On the last day of a beautiful long weekend filled with outdoor activities, J and I finally managed to anchor ourselves at home to get some work done. The morning went by productively enough with only a few distracted moments during which we caught one another gazing longingly through gaps in the curtains dancing in the pleasant early summer breeze. By the afternoon, our convictions to stay at home started to waver as we found every excuse to visit the balcony and soak in the sun. The home-bound plan completely crumbled around 4 pm when J opened the fridge and declared that we needed to restock our fruit supply because all that’s left are mangos, oranges, and apples. Of course we must, I agreed. After all, we are fruit people who enjoy a great variety.

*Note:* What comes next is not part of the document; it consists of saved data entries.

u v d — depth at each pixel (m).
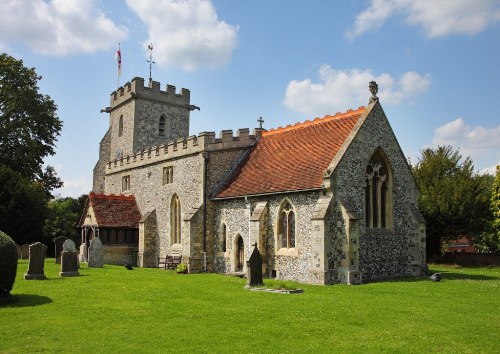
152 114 41.31
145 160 35.28
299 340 10.47
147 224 33.06
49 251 45.00
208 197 28.20
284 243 23.64
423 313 13.33
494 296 16.64
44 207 39.09
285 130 29.39
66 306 14.37
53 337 10.61
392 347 9.92
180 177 30.69
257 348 9.82
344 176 21.86
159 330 11.27
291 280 22.47
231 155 29.48
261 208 24.38
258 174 26.67
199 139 28.80
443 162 39.12
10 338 10.53
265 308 14.07
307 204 22.27
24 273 23.38
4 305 14.46
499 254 38.31
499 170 42.75
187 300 15.65
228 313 13.30
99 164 45.22
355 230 20.97
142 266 32.44
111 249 33.53
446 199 36.25
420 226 24.91
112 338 10.54
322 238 20.61
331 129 25.64
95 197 34.91
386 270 23.48
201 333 10.99
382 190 24.34
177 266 27.66
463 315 13.09
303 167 24.03
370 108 23.86
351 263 20.72
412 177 25.70
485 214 38.25
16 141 41.72
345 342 10.30
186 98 43.47
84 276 22.97
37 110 42.72
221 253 27.41
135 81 40.47
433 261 38.31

So at 4:30 pm, we drove out in our beloved sliver bullet, top down and no trunk space, with every intention to load up on lots of fresh fruits and veggies. Whole Foods soon passed on our left. We didn’t stop. After all, there is no sense shopping at a chain when there are abundant freshness for much cheaper at the farmer’s market. Then we passed the farmer market. What’s the point going into a covered market, when local farmers are offering bounties right off the many small highways all around Georgia. So at 5:15 pm, we found ourselves happily going down highway 20 towards Lake Oconee with image of a well-tanned smiling farmer waiting for us right at the lakeside with a huge basket of the early summer’s best picks in hand.

Half way to the lake, we decided to get off the highway and take the road less traveled. What awaited us was a small two lane highway with amazing view of lush grasslands on both sides dotted with lazy grazing cows colored cookies n’ cream. “There are so many of them! I wonder if they make cheese here,” I commented to J. My question was soon answered by a sign proudly claiming “Putnam, the diary capital of Georgia.” When the wind blew in the right direction, the smell of manure was unmistakable and further solidified my view that manure is a main component of the nose in a great majority of Bordeaux.

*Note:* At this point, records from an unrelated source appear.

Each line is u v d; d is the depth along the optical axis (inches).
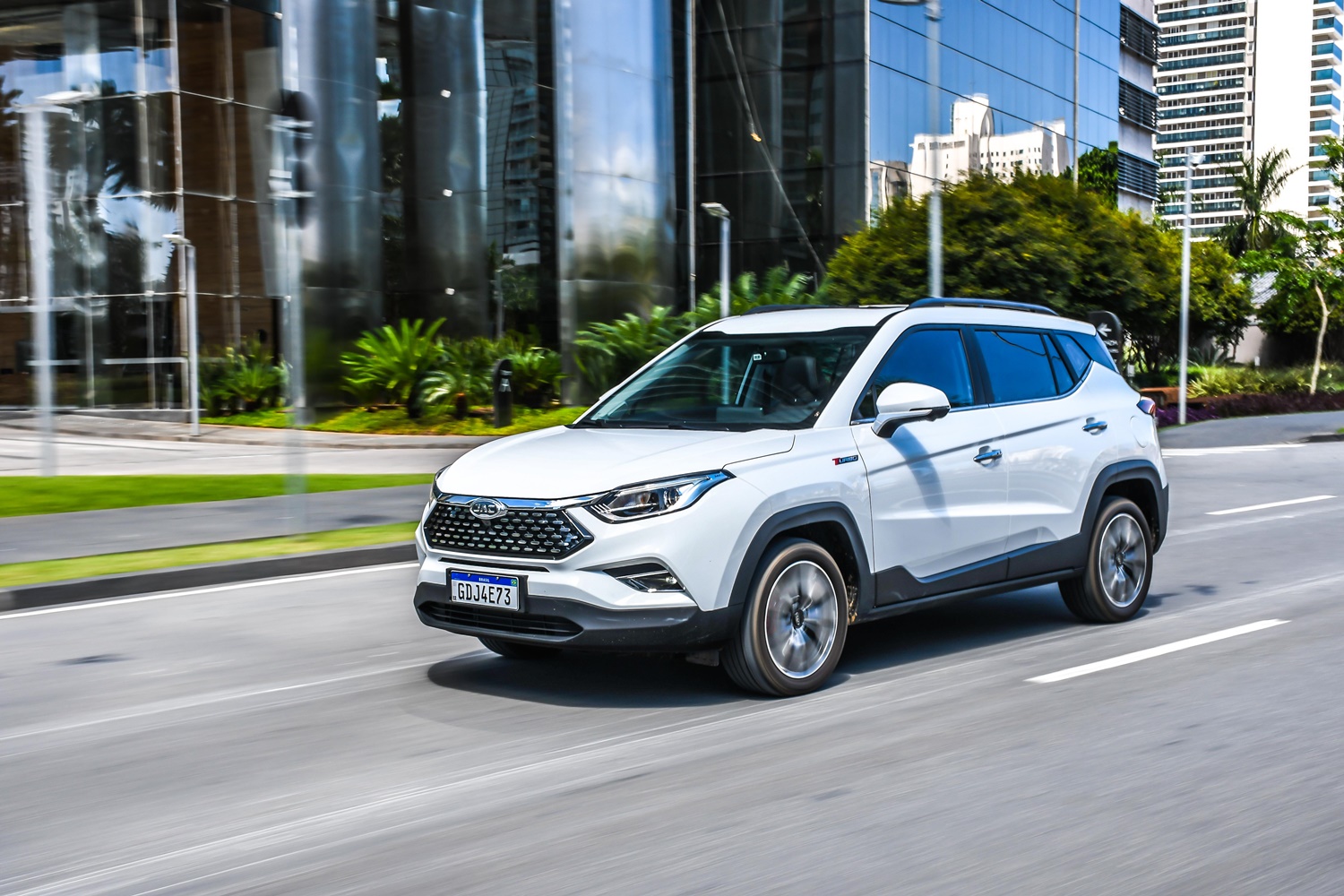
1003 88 1745.8
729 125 1513.3
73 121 1232.8
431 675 256.8
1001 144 1745.8
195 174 1232.8
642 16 1252.5
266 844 162.2
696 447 227.1
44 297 664.4
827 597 235.5
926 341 267.1
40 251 661.9
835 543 241.4
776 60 1488.7
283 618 322.3
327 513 511.2
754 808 171.3
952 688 237.6
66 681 257.1
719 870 149.8
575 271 1219.2
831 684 242.1
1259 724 211.0
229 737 213.2
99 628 312.5
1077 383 299.6
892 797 174.9
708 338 278.1
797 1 1470.2
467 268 1327.5
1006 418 274.8
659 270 1270.9
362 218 1220.5
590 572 213.8
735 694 235.1
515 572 219.1
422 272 1314.0
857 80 1444.4
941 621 307.0
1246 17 7253.9
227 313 1262.3
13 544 428.1
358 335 1213.1
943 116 1600.6
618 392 272.1
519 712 225.5
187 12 1218.6
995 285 1034.7
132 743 211.2
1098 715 217.0
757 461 227.0
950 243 1029.8
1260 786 179.0
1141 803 172.2
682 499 216.2
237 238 1273.4
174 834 166.7
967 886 144.1
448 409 1104.2
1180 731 207.0
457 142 1316.4
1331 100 6343.5
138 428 1126.4
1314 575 371.9
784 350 261.9
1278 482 681.6
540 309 1389.0
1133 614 305.7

At 6 pm, two hours into our quest for fresh summer fruits, we saw water, green, calm, and specked with gold from the sun. Circling the Lake for a place to park, we passed a sign pointing to a Ritz on the water. Having seen the lake-facing view of the same Ritz onboard “big mama” being dragged behind E’s daddy’s boat at 30 miles per hour, I assured J that it’s deserving of a visit.

The building is decidedly old school with plenty of mahogany decorating the hall. Despite the less than breezy choice of wood, the view from the plenty of windows facing the lake is bright and soothing. Following the view, we found our way outside looking over the Ritz pool shimmering in the same shade of green as the lake beyond. Slightly elevated from the lake shore and cascading off the far side, the pool appeared to be flowing right into the lake, an illusion that we fully appreciated. Right next to the pool, a casual restaurant sent out tantalizing whiffs of fried seafood to beckon our patronage and we were in no condition to resist. A quick review of the wine list uncovered just the perfect cooling agent, a local Riesling from Persimmon Creek that I had tried and liked in my wine class. The menu was a mesh of bistro favorites and southern seaside grabs - all happy laidback offerings. J went for the ribs and fries, while I, true to my dedication to seafood, opted for the crabcakes and bass. The plates were enormous and the food did not let down the view if only a tad oily, but we are not ones to pick bones when the moment was this perfect. Not much talking went on during dinner, but smiles were seen flashed constantly across the table.

Finally, at 8:30 pm, we found ourselves back on highway 20 heading back to the metropolis that is now our home. In the full-on sunset that was then dyeing our slightly tanned skin an ultra attractive shade of bronze, I turned to J and said “wanna stop by Whole Foods to pick up some watermelon”?